* Given entries:
┄┄┄┄┄┄
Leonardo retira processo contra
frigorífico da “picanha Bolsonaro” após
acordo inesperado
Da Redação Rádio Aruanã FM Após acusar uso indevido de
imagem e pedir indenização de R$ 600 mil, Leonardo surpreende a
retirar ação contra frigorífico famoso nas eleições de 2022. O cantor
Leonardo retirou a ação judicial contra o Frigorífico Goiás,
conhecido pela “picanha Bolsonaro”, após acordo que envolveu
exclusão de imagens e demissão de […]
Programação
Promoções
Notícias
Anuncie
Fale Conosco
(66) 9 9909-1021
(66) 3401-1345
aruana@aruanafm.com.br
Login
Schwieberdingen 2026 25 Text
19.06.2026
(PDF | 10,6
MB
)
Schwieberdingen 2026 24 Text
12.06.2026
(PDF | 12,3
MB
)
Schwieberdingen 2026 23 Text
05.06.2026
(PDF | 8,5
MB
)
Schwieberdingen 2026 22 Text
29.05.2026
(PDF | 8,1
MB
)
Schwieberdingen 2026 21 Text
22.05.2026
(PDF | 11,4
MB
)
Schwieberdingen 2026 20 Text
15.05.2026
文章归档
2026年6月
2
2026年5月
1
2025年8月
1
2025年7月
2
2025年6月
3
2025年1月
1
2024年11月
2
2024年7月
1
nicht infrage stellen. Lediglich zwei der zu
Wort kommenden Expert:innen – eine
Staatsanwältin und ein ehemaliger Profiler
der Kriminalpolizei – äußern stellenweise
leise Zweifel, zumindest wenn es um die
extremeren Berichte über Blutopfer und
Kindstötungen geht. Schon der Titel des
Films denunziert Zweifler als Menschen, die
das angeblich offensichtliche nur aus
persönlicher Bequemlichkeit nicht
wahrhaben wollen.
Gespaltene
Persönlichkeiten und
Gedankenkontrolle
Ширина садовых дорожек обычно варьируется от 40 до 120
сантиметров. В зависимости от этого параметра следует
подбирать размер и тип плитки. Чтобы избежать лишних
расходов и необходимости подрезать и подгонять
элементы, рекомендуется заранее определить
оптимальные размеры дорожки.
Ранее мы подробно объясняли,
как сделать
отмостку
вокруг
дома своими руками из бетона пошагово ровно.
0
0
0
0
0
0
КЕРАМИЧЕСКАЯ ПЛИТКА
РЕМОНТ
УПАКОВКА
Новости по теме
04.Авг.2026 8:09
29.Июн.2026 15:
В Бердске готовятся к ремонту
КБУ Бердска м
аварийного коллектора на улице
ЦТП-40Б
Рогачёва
┄┄┄┄┄┄
* Directions for this task: Produce an identical printout of the material above.

* Solution for this problem:
Leonardo retira processo contra
frigorífico da “picanha Bolsonaro” após
acordo inesperado
Da Redação Rádio Aruanã FM Após acusar uso indevido de
imagem e pedir indenização de R$ 600 mil, Leonardo surpreende a
retirar ação contra frigorífico famoso nas eleições de 2022. O cantor
Leonardo retirou a ação judicial contra o Frigorífico Goiás,
conhecido pela “picanha Bolsonaro”, após acordo que envolveu
exclusão de imagens e demissão de […]
Programação
Promoções
Notícias
Anuncie
Fale Conosco
(66) 9 9909-1021
(66) 3401-1345
aruana@aruanafm.com.br
Login
Schwieberdingen 2026 25 Text
19.06.2026
(PDF | 10,6
MB
)
Schwieberdingen 2026 24 Text
12.06.2026
(PDF | 12,3
MB
)
Schwieberdingen 2026 23 Text
05.06.2026
(PDF | 8,5
MB
)
Schwieberdingen 2026 22 Text
29.05.2026
(PDF | 8,1
MB
)
Schwieberdingen 2026 21 Text
22.05.2026
(PDF | 11,4
MB
)
Schwieberdingen 2026 20 Text
15.05.2026
文章归档
2026年6月
2
2026年5月
1
2025年8月
1
2025年7月
2
2025年6月
3
2025年1月
1
2024年11月
2
2024年7月
1
nicht infrage stellen. Lediglich zwei der zu
Wort kommenden Expert:innen – eine
Staatsanwältin und ein ehemaliger Profiler
der Kriminalpolizei – äußern stellenweise
leise Zweifel, zumindest wenn es um die
extremeren Berichte über Blutopfer und
Kindstötungen geht. Schon der Titel des
Films denunziert Zweifler als Menschen, die
das angeblich offensichtliche nur aus
persönlicher Bequemlichkeit nicht
wahrhaben wollen.
Gespaltene
Persönlichkeiten und
Gedankenkontrolle
Ширина садовых дорожек обычно варьируется от 40 до 120
сантиметров. В зависимости от этого параметра следует
подбирать размер и тип плитки. Чтобы избежать лишних
расходов и необходимости подрезать и подгонять
элементы, рекомендуется заранее определить
оптимальные размеры дорожки.
Ранее мы подробно объясняли,
как сделать
отмостку
вокруг
дома своими руками из бетона пошагово ровно.
0
0
0
0
0
0
КЕРАМИЧЕСКАЯ ПЛИТКА
РЕМОНТ
УПАКОВКА
Новости по теме
04.Авг.2026 8:09
29.Июн.2026 15:
В Бердске готовятся к ремонту
КБУ Бердска м
аварийного коллектора на улице
ЦТП-40Б
Рогачёва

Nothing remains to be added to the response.